Roma - La morte di Simonetta Cesaroni resterà per sempre il «giallo di via Poma». La Cassazione conferma l'assoluzione dell'ex fidanzato della ragazza, Raniero Busco. A 23 anni e 209 giorni dal 7 agosto 1990, quando la ventenne romana fu uccisa con 29 coltellate nell'ufficio a Prati in cui lavorava, l'ultima sentenza chiude la storia giudiziaria sul caso. Per Busco, che ha aspettato il verdetto nella sua casa romana con la moglie e i figli, «è la fine di un incubo».
L'ultima parola è toccata alla Prima sezione penale della Cassazione, tirata in ballo dal ricorso della procura generale, che ieri alle 21 ha assolto definitivamente l'ex fidanzato di Simonetta. Busco, unico imputato per l'omicidio, fu coinvolto nelle indagini sulla morte dell'ex fidanzata solo nel 2007. Quando venne indagato perché gli uomini del Ris di Parma avevano trovato una corrispondenza tra il suo DNA e quello ritrovato sugli indumenti intimi della giovane vittima. Le indagini, in passato, s'erano concentrate a lungo e invano prima sul portiere dello stabile, Pietrino Vanacore (morto suicida nel 2010), poi sul nipote di un inquilino del palazzo, Federico Valle. Ma arrivarono a un processo solo nel 2010, con il rinvio a giudizio di Busco. Condannato nel 2011 a 24 anni di reclusione per l'omicidio di Simonetta.

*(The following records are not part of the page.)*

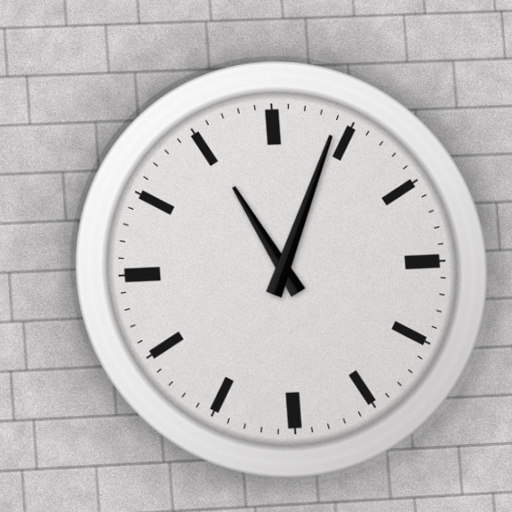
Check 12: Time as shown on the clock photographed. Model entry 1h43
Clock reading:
11h04
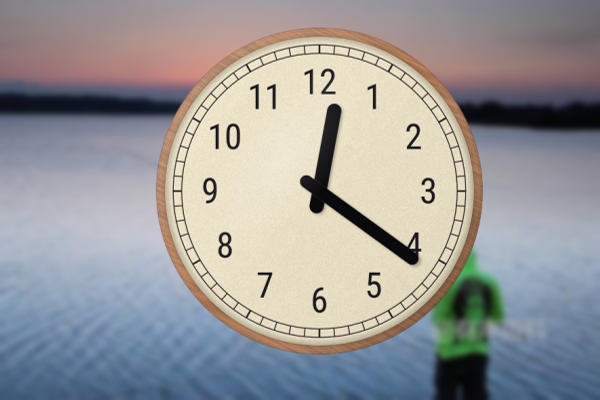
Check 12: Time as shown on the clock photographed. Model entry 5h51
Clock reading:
12h21
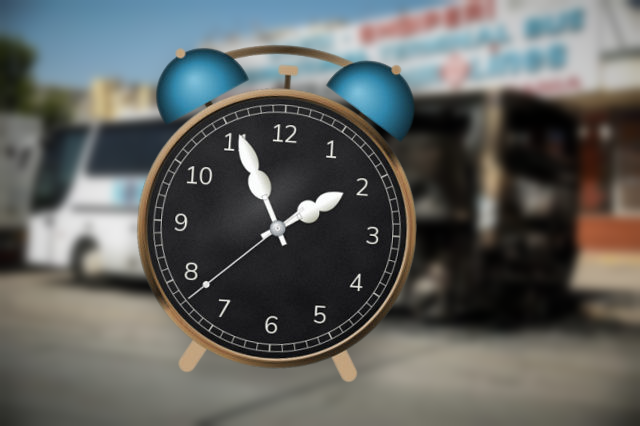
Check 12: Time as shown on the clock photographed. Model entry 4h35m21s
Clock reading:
1h55m38s
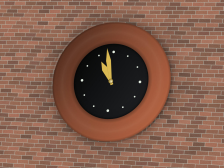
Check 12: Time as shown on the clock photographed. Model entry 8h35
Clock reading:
10h58
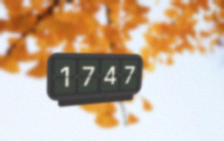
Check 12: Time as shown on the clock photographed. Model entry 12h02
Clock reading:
17h47
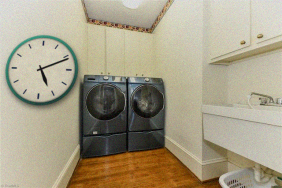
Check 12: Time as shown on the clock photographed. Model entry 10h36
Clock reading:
5h11
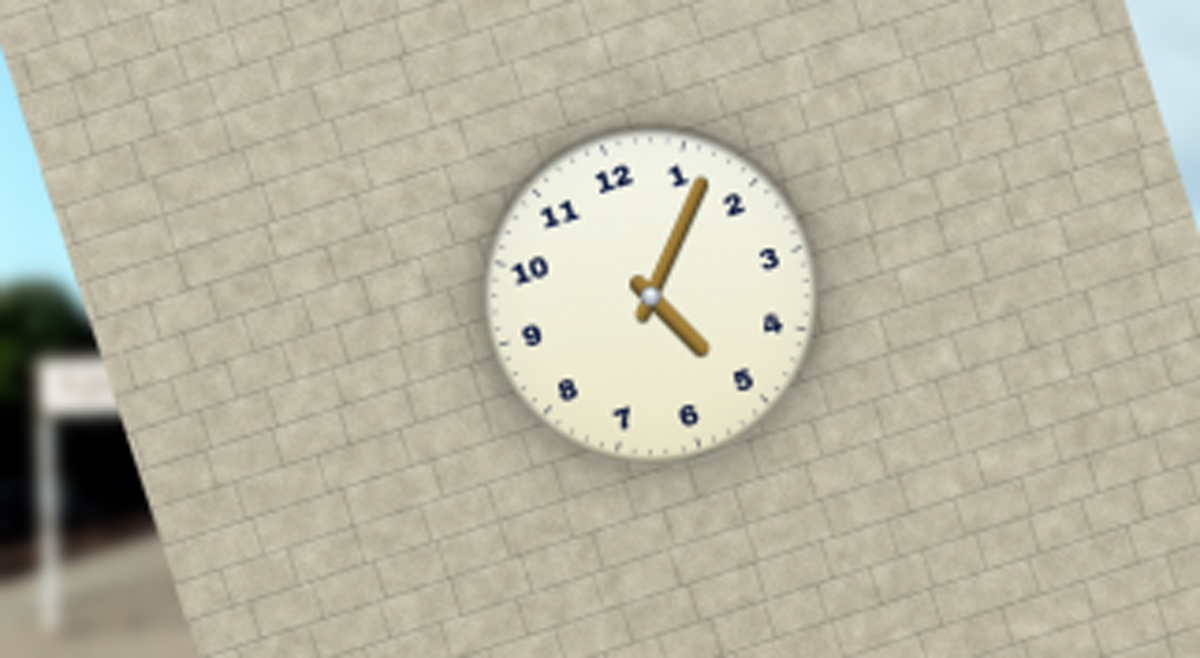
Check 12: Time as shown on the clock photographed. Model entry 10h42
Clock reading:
5h07
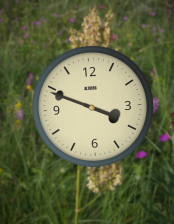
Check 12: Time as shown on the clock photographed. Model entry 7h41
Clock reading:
3h49
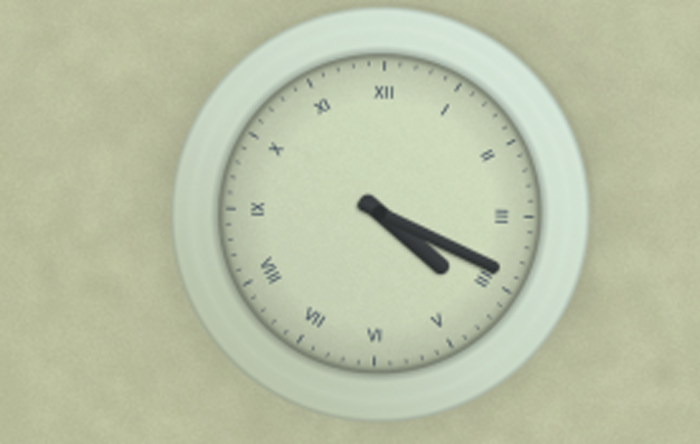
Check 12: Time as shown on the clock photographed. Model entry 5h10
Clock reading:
4h19
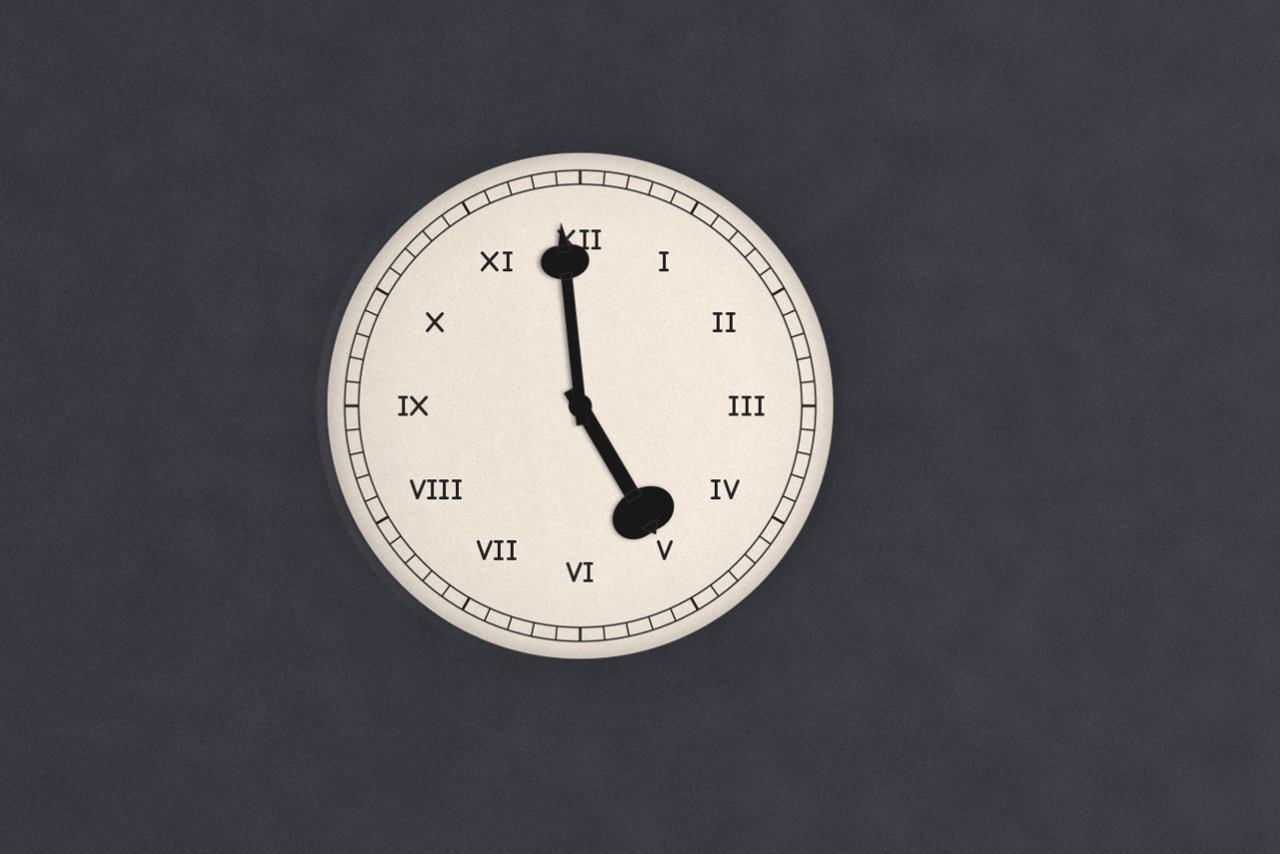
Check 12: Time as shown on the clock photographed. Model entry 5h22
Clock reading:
4h59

Ma quel verdetto, che vent'anni dopo dava un nome all'assassino della Cesaroni, era stato ribaltato ad aprile 2012 dalla Corte d'assise e d'appello, che ha assolto l'ex fidanzato di Simonetta - nel frattempo sposato e con due figli - per non aver commesso il fatto. Nella motivazione i giudici della sentenza d'appello smontarono, in particolare, la perizia secondo la quale Busco sarebbe stato l'autore del presunto morso al seno della ragazza.
Proprio la demolizione delle perizie era uno dei punti contestati nel ricorso presentato dalla procura generale, sfociato nel terzo processo sul «giallo di via Poma», cominciato ieri pomeriggio al «Palazzaccio», sede della Cassazione. Il Pg, Francesco Salzano, aveva chiesto l'annullamento con rinvio della sentenza d'assoluzione, perché il giudizio d'appello avrebbe «sottovalutato e parcellizzato gli indizi a carico dell'imputato», dal movente al «morso». Per il Pg, Busco andava rimandato a processo. Al contrario l'avvocato Franco Coppi - legale dell'uomo - ieri ha difeso a spada tratta quel verdetto d'assoluzione, definendolo «esemplare» soprattutto per aver escluso che il segno sul seno fosse un morso, tantomeno lasciato dai denti dell'ex fidanzato della vittima. Coppi ha anche ricordato come sia indimostrabile che l'impronta genetica di Busco sul reggiseno di Simonetta risalga al giorno dell'omicidio e non a un rapporto sessuale tra i due ragazzi del 4 agosto. E ha rimarcato, infine, il giallo mai risolto di quel delitto d'agosto: le tracce di sangue nell'appartamento riferibili «a una o a due persone diverse», mai identificate, «una delle quali s'è ferita durante l'aggressione».